Secrets in this raw form aren’t encrypted at rest by default in etcd. For real secrets, use the Secrets Store CSI driver to project Key Vault values directly into pods (next section).

Pulling images from ACR — Workload Identity OR cluster identity

Two patterns:

Pattern	How	When
Cluster-level integration	`az aks update --attach-acr <registry>`	Default — kubelet identity gets AcrPull on the registry
Workload Identity	Federate a service account to a User-Assigned Managed Identity, grant AcrPull	When different namespaces / apps need different ACR access

For the exam, the default cluster-level integration is the most common scenario:

az aks update -n roo-aks -g roo-prod --attach-acr roo

That single command grants the AKS kubelet identity AcrPull on the registry — every pod in the cluster can pull from that ACR.

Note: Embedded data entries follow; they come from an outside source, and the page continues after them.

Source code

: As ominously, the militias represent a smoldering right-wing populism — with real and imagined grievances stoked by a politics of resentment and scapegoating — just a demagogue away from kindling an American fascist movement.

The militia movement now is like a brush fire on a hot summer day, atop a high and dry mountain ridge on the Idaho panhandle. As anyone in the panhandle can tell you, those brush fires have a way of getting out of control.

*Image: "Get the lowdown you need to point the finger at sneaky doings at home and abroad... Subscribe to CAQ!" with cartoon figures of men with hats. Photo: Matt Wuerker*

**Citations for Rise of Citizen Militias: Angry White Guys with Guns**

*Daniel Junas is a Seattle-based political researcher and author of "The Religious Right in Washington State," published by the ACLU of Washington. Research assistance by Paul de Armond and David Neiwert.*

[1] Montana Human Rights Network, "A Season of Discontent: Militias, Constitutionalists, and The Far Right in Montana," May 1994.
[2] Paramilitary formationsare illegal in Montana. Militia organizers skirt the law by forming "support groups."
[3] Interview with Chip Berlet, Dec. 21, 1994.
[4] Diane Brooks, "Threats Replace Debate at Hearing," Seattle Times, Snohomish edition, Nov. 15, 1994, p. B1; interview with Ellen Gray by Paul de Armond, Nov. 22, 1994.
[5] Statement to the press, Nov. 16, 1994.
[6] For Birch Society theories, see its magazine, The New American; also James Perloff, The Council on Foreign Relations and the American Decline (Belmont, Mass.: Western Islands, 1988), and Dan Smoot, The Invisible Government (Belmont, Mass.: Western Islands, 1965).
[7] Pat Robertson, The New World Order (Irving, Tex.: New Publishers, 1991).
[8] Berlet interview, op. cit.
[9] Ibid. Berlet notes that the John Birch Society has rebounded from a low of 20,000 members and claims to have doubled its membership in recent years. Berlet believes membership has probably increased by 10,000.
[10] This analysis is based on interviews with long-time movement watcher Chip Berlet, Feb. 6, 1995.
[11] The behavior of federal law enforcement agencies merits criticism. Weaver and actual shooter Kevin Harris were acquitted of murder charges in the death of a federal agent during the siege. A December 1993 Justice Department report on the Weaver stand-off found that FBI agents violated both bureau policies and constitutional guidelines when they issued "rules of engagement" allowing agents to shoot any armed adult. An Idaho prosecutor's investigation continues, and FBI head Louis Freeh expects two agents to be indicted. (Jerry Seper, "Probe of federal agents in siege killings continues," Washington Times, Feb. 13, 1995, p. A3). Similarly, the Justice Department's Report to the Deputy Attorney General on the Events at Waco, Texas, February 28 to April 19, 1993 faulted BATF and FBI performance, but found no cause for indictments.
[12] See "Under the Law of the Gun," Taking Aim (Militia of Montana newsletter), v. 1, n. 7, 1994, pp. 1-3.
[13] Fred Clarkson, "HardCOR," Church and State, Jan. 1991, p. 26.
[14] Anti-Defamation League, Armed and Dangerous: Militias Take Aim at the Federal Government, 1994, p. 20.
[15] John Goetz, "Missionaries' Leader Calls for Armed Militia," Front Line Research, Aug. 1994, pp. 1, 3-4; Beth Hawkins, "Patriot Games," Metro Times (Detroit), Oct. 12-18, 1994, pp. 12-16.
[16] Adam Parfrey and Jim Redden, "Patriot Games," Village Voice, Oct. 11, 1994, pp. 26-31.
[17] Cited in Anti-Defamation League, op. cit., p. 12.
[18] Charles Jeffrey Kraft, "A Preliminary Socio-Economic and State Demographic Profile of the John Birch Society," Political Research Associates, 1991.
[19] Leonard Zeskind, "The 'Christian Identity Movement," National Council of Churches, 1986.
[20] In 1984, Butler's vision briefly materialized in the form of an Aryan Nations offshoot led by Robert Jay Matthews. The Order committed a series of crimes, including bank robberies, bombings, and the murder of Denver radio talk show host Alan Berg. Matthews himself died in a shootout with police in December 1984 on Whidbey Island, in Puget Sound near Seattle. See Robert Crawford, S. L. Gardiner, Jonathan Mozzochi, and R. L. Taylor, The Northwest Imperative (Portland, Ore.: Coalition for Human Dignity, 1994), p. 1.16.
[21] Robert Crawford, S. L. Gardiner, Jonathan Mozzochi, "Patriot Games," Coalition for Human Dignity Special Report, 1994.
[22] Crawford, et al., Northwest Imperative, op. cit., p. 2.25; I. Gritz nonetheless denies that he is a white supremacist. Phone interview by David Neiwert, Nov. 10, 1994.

Secrets — the Secrets Store CSI driver

Native Kubernetes Secrets are base64-encoded blobs, not real secrets. The recommended pattern for Azure is the Secrets Store CSI driver, which projects Key Vault secrets as files (or env vars) inside pods.

apiVersion: secrets-store.csi.x-k8s.io/v1
kind: SecretProviderClass
metadata: { name: roo-kv-secrets }
spec:
  provider: azure
  parameters:
    usePodIdentity: "false"
    useVMManagedIdentity: "false"
    clientID: "<workload-identity-client-id>"
    keyvaultName: roo-kv
    objects: |
      array:
        - |
          objectName: OpenAIKey
          objectType: secret
    tenantId: "<tenant-id>"

In the pod spec:

volumes:
  - name: secrets-store
    csi:
      driver: secrets-store.csi.k8s.io
      readOnly: true
      volumeAttributes: { secretProviderClass: roo-kv-secrets }
volumeMounts:
  - { name: secrets-store, mountPath: /mnt/secrets, readOnly: true }

The pod sees /mnt/secrets/OpenAIKey containing the live Key Vault value. Rotation in Key Vault → next pod read picks up the new value (with the right rotation poller config).

GPU node pools for inference

For larger models or training:

az aks nodepool add \
  --cluster-name roo-aks --resource-group roo-prod \
  --name gpupool \
  --node-vm-size Standard_NC6s_v3 \
  --node-count 1 \
  --node-taints sku=gpu:NoSchedule \
  --labels accelerator=nvidia-tesla-v100

Pods that want GPU schedule onto this pool with a matching toleration:

spec:
  tolerations:
    - key: sku
      operator: Equal
      value: gpu
      effect: NoSchedule
  nodeSelector: { accelerator: nvidia-tesla-v100 }
  containers:
    - name: vision
      image: roo.azurecr.io/roo-vision:v3.4.1-cuda
      resources:
        limits:
          nvidia.com/gpu: 1

The taint keeps non-GPU workloads off expensive GPU nodes. Only pods that explicitly tolerate the taint AND request nvidia.com/gpu schedule there.